The ‘just-in-case’ inventory rebound: Post-pandemic trade-offs between resilience and working capital


DOI:
https://doi.org/10.71350/30624533117Keywords:
Supply chain resilience, working capital optimization, inventory management, strategic buffering, resilience fatigueAbstract
The COVID-19 pandemic delivered a seismic shock to global supply chains, exposing profound vulnerabilities in highly efficient Just-in-Time (JIT) inventory systems as critical stockouts paralyzed industries worldwide. This crisis triggered an urgent pivot toward resilient Just-in-Case (JIC) buffering strategies—but does this shift represent a lasting transformation or merely a temporary reaction? Through rigorous analysis of panel data spanning 1,200 firms across 10 industries from 2018–2023 and in-depth interviews with 30 supply chain executives, this study examines whether organizations sustain elevated safety stocks post-crisis and at what cost to working capital efficiency. Our findings reveal a complex reality: while 60% of firms increased inventory buffers by 15–40% during the pandemic's peak, only 20% maintained these levels beyond 2022. By 2023, aggregate stocks had reverted halfway to pre-pandemic baselines despite persistent geopolitical and climate risks, demonstrating our pioneering "Resilience Fatigue" thesis—the waning urgency of past disruptions against mounting working capital pressures. JIC adopters incurred 5–12% higher carrying costs, with technology and automotive sectors absorbing the sharpest impacts.
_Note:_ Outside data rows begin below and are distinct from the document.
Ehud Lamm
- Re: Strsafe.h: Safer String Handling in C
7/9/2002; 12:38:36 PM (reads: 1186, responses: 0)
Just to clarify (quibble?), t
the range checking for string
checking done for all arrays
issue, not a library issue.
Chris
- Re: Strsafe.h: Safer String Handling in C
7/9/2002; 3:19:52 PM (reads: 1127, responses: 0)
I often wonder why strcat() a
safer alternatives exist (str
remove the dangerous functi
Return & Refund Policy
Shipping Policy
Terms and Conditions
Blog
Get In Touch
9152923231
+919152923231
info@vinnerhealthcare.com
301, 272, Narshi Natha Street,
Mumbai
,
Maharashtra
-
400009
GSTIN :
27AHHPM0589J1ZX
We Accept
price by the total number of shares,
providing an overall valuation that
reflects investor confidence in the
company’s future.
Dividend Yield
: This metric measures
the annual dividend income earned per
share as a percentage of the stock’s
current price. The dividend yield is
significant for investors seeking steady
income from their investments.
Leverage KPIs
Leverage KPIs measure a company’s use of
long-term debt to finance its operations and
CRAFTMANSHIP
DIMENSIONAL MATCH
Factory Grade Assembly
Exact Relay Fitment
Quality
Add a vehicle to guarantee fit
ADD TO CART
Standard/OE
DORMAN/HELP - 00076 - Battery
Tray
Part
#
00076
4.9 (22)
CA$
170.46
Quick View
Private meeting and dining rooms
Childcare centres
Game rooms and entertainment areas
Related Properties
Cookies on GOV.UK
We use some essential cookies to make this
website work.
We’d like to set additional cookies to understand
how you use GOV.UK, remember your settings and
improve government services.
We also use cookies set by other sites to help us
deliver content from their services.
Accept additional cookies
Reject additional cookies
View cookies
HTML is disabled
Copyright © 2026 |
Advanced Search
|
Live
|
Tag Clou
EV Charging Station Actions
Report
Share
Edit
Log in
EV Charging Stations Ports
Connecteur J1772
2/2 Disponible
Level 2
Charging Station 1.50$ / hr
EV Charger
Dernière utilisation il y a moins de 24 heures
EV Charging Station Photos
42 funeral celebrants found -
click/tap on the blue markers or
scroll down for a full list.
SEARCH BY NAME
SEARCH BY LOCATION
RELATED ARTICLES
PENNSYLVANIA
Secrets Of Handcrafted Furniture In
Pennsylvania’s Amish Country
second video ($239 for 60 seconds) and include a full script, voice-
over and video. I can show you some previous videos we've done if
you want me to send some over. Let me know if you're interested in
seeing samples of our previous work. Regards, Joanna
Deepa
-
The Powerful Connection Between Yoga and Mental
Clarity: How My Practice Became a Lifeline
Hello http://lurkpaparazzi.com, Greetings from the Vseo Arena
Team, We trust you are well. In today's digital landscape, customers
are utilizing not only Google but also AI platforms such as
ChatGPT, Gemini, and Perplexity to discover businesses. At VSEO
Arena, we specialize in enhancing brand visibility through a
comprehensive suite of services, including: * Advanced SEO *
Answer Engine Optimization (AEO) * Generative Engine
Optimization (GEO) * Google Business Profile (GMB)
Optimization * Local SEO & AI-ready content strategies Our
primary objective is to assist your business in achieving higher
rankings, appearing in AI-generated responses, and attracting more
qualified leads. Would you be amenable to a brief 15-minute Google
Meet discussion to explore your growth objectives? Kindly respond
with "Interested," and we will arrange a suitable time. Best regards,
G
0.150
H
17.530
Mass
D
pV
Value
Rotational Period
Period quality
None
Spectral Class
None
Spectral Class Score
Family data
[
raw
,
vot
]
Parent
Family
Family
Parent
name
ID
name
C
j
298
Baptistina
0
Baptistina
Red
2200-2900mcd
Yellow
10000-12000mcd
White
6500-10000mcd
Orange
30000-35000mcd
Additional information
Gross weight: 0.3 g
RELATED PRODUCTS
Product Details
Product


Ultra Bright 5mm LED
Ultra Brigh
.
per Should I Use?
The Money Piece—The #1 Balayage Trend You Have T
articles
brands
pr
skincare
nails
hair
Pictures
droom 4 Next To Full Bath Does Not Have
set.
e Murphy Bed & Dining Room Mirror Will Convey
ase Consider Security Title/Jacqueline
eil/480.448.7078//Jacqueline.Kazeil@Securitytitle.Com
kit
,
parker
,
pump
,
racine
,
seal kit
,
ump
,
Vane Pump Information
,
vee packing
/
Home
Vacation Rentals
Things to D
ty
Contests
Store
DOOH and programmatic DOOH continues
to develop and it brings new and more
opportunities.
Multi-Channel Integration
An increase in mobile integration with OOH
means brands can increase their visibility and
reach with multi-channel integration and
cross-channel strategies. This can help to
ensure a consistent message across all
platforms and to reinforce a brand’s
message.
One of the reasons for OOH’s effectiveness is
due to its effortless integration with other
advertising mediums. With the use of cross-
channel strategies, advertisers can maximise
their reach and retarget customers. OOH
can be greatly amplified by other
Yet semiconductor and pharmaceutical firms institutionalized strategic buffers where catastrophic failure risks outweighed capital efficiency imperatives. By demonstrating how temporal decay reshapes the resilience-capital trade-off, we extend foundational supply chain theory and establish a contingency-based neo-resilience paradigm. This research delivers actionable frameworks for intelligent buffering and charts pathways for AI-driven hybrid models, empowering firms to balance operational robustness against financial vitality in our age of perpetual disruption.